Even with universities offering much lower salaries than industry, half of all life-sciences PhD recipients who had secured jobs said that they were entering academic positions, according to the survey. This proportion, which has varied little since 1989, is a testament to the powerful lure of positions that enable self-directed research, say analysts. “Many scientists want the independence of working on their own research, rather than on what's handed to them,” says Mark Fiegener, an NSF programme manager based in Arlington, Virginia. The NSF received survey responses from 420 US universities and 49,562 PhD recipients.

The industrial sector proffered the highest median early-career salaries — up to US$95,000 in some instances — in most disciplines in the physical and life sciences.
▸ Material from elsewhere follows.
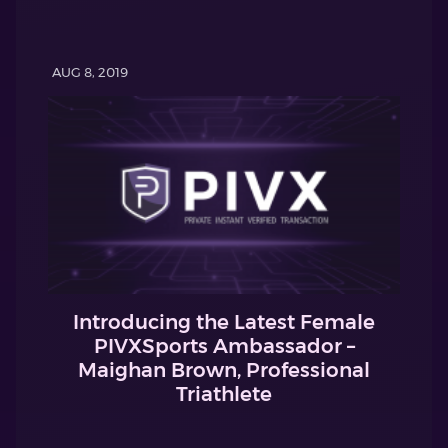
AUG 8, 2019
Introducing the Latest Female
PIVXSports Ambassador –
Maighan Brown, Professional
Triathlete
The median for an academic post in biological sciences was $45,000, compared with $85,000 for a commercial position in the same subfield, including biochemistry, marine biology and zoology. Other fields had similar disparities.

Academia dominated life-sciences employment in 2009, but industry was stronger for physical scientists, despite changes to job numbers since 2008 that run counter to five-year trends and could be due to pharmaceutical layoffs (see 'Division of labour'). Richard Freeman, an economist at Harvard University in Cambridge, Massachusetts, attributes the five-year trend in part to hiring increases at drug-making and chemical firms. He says that mergers and layoffs will continue to slow the field down.
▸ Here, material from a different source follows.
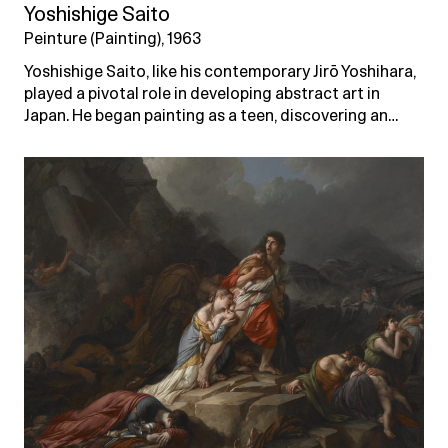
Yoshishige Saito
Peinture (Painting), 1963
Yoshishige Saito, like his contemporary Jirō Yoshihara,
played a pivotal role in developing abstract art in
Japan. He began painting as a teen, discovering an…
For a high resolution image see the PDF Credit: SOURCE: NSF

Industry's constraints will put pressure on academia, which is already pinched by the recession, says Marc Bousquet, an associate professor at Santa Clara University in California who is on the executive council of the American Association of University Professors. Scientists in all fields will struggle to find academic posts — and few of those available will be tenure-track, he says.
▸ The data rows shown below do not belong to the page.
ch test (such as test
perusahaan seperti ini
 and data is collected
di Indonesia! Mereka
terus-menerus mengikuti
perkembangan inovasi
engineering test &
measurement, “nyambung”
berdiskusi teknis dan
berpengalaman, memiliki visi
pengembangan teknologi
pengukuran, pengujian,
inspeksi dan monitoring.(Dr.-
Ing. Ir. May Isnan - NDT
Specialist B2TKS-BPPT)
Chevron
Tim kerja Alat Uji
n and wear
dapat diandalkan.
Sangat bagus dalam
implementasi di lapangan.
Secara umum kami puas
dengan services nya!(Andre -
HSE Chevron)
The report also uncovers significant pay differences between early-career men and women with PhDs. Men earned up to $10,000 more than women in nearly all fields except astronomy, where they earned $30,000 more. Joan Herbers, president of the Association for Women in Science in Alexandria, Virginia, says women need help learning to negotiate salaries and raises. “When you start out at a lower salary,” she says, “that dogs you for the rest of your career.”

Postdocs earned $37,500 to $45,000, which, given their average schedule, Freeman estimates, works out to $12.50 to $15 an hour. “Some of the best and brightest people in our country earn a pittance,” says Freeman.